综上所述，本研究基于生物信息学方法分析AD 相关的表达谱数据，获得差异表达基因及其生物学功能，并进一步得到多证据支持的候选基因，为阿尔茨海默病的后续研究提供可靠的证据支持

Alzheimer’s disease (AD) is a neurodegenerative disease caused by neurological disorders. In recent decades, remarkable achievements have been made in the study of AD mechanisms. Genetic studies have found that AD is a complex disease affected by a variety of genes with small effects. However, the pathogenesis of AD remains unclear. Gene expression studies play an important role in explaining the function of genes and providing significant clues for the interpretation of the biological mechanisms of diseases. So far, there was a wealth of genome-wide expression profiling performed on the postmortem brain tissues of AD patients. However, how to dig out AD-related risk genes and molecular processes from this large amount of data is one of the challenges faced in the current research on AD mechanisms.

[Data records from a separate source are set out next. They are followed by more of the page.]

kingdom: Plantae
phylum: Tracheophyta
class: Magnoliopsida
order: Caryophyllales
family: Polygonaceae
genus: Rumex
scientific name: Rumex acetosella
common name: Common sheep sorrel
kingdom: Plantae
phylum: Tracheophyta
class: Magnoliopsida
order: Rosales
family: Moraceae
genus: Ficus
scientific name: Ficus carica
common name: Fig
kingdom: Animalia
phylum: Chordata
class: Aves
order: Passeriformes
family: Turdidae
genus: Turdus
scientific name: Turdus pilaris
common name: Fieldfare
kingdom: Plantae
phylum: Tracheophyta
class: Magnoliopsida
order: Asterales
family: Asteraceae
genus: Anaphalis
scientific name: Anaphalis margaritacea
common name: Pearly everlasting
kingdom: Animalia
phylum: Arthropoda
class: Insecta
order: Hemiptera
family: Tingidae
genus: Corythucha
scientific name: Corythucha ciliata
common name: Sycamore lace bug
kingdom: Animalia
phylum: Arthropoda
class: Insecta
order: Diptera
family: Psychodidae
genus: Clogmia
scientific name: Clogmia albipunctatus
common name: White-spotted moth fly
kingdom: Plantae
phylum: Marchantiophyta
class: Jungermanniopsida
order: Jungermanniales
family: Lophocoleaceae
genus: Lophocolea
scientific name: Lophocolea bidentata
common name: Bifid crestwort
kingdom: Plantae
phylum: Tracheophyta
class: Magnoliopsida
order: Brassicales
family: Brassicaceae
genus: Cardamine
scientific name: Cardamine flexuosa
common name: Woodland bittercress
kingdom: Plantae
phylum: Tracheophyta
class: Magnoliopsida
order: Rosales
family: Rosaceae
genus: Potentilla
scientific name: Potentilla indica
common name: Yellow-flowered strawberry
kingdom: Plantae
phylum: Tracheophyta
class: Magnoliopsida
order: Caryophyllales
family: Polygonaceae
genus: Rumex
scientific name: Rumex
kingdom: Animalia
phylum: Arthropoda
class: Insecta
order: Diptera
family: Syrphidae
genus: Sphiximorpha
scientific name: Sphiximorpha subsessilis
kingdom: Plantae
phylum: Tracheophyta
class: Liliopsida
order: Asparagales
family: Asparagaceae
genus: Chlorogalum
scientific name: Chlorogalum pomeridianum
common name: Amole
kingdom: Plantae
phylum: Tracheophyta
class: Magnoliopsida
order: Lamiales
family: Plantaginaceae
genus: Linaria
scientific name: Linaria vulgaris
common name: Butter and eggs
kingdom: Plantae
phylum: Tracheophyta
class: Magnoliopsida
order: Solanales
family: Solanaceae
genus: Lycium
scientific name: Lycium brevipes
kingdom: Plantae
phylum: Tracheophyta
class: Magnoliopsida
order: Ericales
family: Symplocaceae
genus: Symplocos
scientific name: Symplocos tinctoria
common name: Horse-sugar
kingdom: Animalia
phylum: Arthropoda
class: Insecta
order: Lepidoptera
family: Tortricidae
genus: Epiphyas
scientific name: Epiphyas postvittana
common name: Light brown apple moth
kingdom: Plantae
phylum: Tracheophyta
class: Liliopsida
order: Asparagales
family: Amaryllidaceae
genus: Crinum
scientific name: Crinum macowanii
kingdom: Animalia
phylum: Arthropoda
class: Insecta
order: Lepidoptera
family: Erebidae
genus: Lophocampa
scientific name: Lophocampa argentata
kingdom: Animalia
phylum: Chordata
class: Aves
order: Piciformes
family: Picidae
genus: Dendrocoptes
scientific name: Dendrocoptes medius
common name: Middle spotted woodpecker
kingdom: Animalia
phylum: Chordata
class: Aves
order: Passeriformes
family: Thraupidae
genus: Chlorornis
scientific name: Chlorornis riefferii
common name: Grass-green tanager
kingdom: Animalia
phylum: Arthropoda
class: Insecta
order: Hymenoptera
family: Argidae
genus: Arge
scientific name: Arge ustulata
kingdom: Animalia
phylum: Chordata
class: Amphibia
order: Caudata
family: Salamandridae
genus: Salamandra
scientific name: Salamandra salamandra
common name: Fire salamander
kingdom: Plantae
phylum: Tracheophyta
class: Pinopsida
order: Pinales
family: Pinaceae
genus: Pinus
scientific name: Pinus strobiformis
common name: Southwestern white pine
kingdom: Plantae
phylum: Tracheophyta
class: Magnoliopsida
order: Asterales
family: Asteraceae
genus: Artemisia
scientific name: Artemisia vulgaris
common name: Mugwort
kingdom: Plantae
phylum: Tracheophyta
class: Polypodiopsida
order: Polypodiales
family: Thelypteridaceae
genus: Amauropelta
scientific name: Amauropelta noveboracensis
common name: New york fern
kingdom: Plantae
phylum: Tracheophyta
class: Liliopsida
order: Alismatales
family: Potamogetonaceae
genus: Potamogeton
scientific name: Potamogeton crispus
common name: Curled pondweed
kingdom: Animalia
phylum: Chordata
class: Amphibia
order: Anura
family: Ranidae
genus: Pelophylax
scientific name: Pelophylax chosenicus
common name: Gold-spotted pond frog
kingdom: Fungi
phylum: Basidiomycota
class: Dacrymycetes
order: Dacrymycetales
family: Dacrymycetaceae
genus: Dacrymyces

Therefore, to characterize intrinsic molecular processes related to Alzheimer’s disease (AD), a combined analysis of three genome-wide expression profiling in the hippocampus containing 76 AD patients and 40 normal controls was performed. Firstly, the effects of covariates (including age, gender, postmortem interval (PMI) and batch effect) were controlled using a linear mixed-effects model. 80 differentially expressed genes (DEGs) between the AD patients and age-matched controls were best identified, then validated these genes from three aspects, including jackknife cross-validation, an original study comparison and an AlzBase comparison. Eight down-regulated DEGs (GAD2, RPH3A, GAD1, SST, GABBR2, NUDT11, DLGAP2 and PCLO) and one up-regulated DEG (ITGB5) were all validated. Furthermore, to better understand the functions and interactions of these DEGs, functional pathway enrichment analysis and protein-protein interaction (PPI) network were performed on the 80 DEGs. In the pathway enrichment analysis, the DEGs were significantly enriched in one KEGG pathway, GABAergic synapses, and 22 GO terms; the main GO function of these genes mainly involved in neuron, secretory vesicle, synaptic signaling, synaptic transmission, cell junction, and synaptic vesicles metabolism. These processes were all linked to the pathological features of Alzheimer's disease, demonstrating that GABAergic system, neurons, and synaptic function might be significantly affected in the pathogenesis of AD. Based on the interactions of the proteins encoded by 80 DEGs, 180 extended genes that interact with the DEGs were obtained, and then the protein-protein interaction network was constructed. The hub gene occupied in the most central position in this study was CDC42, which was validated by jackknife cross-validation and an AlzBase comparison. Finally, using the convergent functional genomics (CFG) method, the 80 DEGs and 180 extended genes were ranked. We found that the two genes with the highest scores were ETS1 and PAK4, both of which were the extended genes in the network. These genes might play an important role in the pathogenesis of AD, deserving our deep attention and exploration.
In conclusion, gene expression profiling studies of AD were analyzed using bioinformatics methods. Differentially expressed genes and biological functions were obtained, and candidate genes supported by multiple evidences were also acquired, which provided reliable evidence for the follow-up research in AD.